■ **EXCERPTED PASSAGE**
— START —

A cinematic stick of dynamite.



American Fiction is a 2023 comedy drama film directed by Cord Jefferson, written Cord Jefferson, produced by MRC, T-Street, Almost Infinite, and 3 Arts Entertainment, and distributed by Orion Pictures. It was based on Percival Everett's 2001 novel, Erasure. The film stars Jeffrey Wright and Sterling K. Brown. It was nominated for Best Picture, Best Adapted Screenplay, Best Actor, Best Supporting Actor, and Best Original Score.


"Potential is what people see when what's in front of them isn't good enough." - Sintara Golden

Plot


Struggling writer Thelonious "Monk" Ellison is yet to write a hit, and the publishers claim it's because his books aren't "black enough". Out of spite, Monk decides to write a traditional "black" book, which ends up becoming his biggest success. While dealing with the fallout of this book, Monk also struggles to connect with his family amidst tragedy.


The Sweet


American Fiction is a pretty solid satire, which I find to be rare these days. Unlike Barbie, I think this movie has restraint. It is able to convey it's message without having a character monologue for ten minutes and explain the whole point of the film. It points out flaws in society by being funny, but it is also incredibly compelling. The film will make you laugh out loud, but it will also make you think while you're laughing, which I feel like very few films are able to do today.


Jeffrey Wright and Sterling K. Brown were nominated for Oscars, so it goes without saying that they are incredible. In his previous performances, I felt like Wright always played the same character, whether in The Hunger Games or The Batman or Syriana. He is always this smart, deadpan guy. And he is that in American Fiction, too, but he fits the character so much more and is able to shine with a comedic side that he has not shown in most of his other performances. And Brown plays Wright's wacky brother. He just goes for it, and it completely works.


I also really dug the main story of this movie. The idea of a black writer being criticized for his work not being "black enough" is both very funny and somewhat real. When you have a concept like that, it is ripe for a satire, and American Fiction completely capitalizes on that chance. I would say that this will compete with Oppenheimer for Best Adapted Screenplay. It is written incredibly well.

— END —

■ **RECORD SET**
— START —

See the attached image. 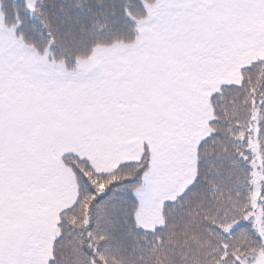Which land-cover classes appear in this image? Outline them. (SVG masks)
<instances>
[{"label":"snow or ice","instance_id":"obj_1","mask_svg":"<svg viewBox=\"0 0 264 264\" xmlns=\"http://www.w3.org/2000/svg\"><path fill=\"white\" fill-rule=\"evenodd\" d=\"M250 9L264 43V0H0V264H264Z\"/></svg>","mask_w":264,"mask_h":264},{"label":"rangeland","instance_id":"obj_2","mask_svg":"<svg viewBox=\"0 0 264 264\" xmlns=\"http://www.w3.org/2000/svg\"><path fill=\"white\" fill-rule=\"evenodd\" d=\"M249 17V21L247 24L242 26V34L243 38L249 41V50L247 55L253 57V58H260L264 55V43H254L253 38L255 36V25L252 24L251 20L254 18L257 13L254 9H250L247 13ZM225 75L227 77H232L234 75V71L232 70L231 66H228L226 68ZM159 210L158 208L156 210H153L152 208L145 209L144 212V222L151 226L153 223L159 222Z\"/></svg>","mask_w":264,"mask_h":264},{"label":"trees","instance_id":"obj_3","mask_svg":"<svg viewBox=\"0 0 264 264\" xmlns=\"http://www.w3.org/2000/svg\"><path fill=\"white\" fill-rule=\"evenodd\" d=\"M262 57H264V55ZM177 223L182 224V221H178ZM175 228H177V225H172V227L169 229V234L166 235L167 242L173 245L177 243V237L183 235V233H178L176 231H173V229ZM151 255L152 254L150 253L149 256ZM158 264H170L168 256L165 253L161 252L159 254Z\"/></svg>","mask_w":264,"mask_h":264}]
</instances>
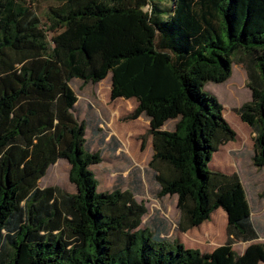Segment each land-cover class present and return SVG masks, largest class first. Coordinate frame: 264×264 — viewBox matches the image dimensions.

— END —
— START —

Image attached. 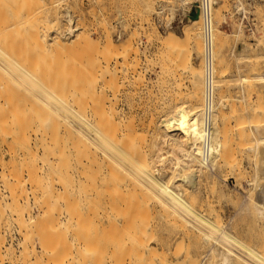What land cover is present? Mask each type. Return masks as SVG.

— END —

■ **GIVEN TASK**
According to the film review, what novel is American Fiction based on? Please give the author and year too.

■ **RESPONSE TO THE TASK**
Percival Everett's 2001 novel, Erasure.